Since I am interested in both linguistics and computer science, I occasionally dabble in natural language processing. Living in South Korea and having studied Korean for several years now I’m getting cocky enough to think that I can explain to a computer how to conjugate verbs in Korean. Actually, this is something that I have started over and over again in different languages but I just wasn’t getting anywhere before. This time I started it in my latest obsession, Erlang, and I have to say pattern matching is where it’s at when it comes to processing this sort of information. Here’s a sample test to merge 보(from 보다: to see, infinitive) and ㅏ to make 봐 (see, present simple):
<<"봐">> = merge(<<"보">>, <<"아">>)
And here’s pattern matching in action that handles the merge:
merge({character, Lead, <<"ㅗ">>, none}, {character, _, <<"ㅏ">>, Padchim}) ->
[{character, Lead, <<"ㅘ">>, Padchim}];
Currently the program has many similar definitions. It might be hard to follow what’s going on if you can’t read Hangul or don’t understand Korean grammar, so I’ll give you a brief overview. Korean has a phonetic “alphabet” and characters are composed of a consonant a vowel and alternatively end with 0-2 other consonants. Conjugation in Korean often requires adding vowels or consonants to the infinitive of the verb, but these are different Unicode characters, so you need to calculate the appropriate offset. A great overview of that tedious but important work can be found here.

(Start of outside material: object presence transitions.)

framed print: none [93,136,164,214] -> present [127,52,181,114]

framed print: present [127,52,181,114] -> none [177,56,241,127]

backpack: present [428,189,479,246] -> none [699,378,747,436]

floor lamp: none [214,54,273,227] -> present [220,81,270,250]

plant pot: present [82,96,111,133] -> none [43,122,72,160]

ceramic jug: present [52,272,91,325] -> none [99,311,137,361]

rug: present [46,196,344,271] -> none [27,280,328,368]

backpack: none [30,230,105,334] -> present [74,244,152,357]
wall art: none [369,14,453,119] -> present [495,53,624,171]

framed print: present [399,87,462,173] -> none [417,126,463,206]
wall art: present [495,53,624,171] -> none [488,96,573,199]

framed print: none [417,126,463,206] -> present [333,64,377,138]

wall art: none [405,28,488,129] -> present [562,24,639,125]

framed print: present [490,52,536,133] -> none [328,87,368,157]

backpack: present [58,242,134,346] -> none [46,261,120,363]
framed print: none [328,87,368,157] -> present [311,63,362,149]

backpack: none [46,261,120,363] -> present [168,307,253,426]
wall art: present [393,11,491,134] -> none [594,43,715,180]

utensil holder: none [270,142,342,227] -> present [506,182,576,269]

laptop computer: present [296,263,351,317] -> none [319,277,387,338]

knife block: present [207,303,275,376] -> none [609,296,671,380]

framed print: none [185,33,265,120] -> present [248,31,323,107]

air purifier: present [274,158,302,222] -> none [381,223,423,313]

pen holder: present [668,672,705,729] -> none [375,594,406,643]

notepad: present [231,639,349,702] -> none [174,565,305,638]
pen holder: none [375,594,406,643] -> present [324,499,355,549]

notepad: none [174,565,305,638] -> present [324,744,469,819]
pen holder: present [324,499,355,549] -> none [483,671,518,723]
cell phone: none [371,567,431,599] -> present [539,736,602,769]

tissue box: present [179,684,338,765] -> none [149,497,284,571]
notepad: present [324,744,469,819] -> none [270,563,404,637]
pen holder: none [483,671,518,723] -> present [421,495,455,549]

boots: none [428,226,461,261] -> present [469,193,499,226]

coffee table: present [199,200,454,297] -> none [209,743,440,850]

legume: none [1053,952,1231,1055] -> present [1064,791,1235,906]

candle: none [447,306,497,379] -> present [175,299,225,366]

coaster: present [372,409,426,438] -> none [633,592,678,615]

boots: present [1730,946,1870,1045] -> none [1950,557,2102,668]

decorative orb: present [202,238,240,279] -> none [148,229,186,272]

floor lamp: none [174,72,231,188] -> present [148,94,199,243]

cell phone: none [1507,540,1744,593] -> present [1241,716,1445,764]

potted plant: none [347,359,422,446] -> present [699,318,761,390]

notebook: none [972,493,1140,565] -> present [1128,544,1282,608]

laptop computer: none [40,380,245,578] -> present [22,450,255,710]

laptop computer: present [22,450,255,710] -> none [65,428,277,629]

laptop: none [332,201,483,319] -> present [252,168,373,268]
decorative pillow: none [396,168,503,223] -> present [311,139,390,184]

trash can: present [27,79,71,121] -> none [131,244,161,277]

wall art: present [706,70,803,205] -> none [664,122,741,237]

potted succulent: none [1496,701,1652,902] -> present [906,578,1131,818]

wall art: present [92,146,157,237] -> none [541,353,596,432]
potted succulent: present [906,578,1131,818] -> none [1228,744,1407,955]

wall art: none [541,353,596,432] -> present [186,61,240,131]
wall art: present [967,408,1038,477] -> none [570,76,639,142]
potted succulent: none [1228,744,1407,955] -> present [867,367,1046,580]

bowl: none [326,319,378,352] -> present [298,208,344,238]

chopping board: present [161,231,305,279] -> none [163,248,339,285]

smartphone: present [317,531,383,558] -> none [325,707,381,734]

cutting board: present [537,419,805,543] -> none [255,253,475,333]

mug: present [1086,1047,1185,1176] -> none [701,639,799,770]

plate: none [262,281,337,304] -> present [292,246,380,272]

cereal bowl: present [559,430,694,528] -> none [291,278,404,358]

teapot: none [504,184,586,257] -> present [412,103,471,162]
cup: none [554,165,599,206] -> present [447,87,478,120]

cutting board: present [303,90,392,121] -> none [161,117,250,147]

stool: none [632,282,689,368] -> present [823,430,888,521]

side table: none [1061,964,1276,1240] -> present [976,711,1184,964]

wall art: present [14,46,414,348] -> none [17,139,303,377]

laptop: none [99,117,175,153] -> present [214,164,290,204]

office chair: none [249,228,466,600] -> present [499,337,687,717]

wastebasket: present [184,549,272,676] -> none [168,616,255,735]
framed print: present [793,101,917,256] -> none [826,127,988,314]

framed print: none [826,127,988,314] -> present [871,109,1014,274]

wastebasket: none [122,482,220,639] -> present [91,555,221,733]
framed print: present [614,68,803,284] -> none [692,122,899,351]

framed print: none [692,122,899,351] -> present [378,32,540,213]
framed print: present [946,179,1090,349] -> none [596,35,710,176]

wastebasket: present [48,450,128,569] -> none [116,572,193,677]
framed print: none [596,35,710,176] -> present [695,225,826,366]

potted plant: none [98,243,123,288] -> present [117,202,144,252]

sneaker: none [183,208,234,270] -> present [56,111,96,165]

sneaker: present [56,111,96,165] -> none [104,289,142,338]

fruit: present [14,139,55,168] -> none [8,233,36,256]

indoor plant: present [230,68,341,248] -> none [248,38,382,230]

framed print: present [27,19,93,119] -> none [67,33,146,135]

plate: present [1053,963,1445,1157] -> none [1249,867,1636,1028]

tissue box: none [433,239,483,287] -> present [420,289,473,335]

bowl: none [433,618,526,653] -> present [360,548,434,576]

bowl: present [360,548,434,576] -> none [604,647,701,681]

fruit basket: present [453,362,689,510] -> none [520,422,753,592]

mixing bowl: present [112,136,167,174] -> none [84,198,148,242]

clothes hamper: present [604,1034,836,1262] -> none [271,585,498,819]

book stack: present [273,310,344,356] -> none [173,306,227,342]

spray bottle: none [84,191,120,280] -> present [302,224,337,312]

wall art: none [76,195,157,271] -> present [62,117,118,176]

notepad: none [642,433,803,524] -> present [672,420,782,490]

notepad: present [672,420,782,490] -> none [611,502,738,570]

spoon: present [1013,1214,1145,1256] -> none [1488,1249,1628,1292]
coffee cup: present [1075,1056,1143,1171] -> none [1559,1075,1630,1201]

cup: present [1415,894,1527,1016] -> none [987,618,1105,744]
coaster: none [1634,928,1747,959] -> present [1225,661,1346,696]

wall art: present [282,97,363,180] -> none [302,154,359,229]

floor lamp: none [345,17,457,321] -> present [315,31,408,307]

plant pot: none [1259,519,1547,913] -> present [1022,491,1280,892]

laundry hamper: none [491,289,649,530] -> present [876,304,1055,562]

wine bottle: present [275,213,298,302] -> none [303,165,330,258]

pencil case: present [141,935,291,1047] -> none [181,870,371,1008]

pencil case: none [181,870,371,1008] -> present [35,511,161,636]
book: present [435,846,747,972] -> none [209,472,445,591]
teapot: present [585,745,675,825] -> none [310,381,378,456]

I have implemented this in other languages, but I think pattern matching and functional programming have helped me solve this problem in a way that leaves a little bit fresher taste in my mouth. One thing that tends to happen, at least to me, when writing in an imperative language is that I spend a lot of time building data structures and figuring out how to iterate over them to produce something that ends up looking a lot like a pattern matching engine anyway! Pattern matching isn’t hard to implement, but I didn’t realize that that was what I was doing before I saw a language that supported it out of the box. I have heard functional programming zealots make some outrageous claims, such as “Functional programming eliminates the need for patterns.” Yeah, right! One thing I’m really concerned with is refactoring now that the verb stem itself needs to change for ㅂand 르 irregular verbs. I’ll let you know how it goes!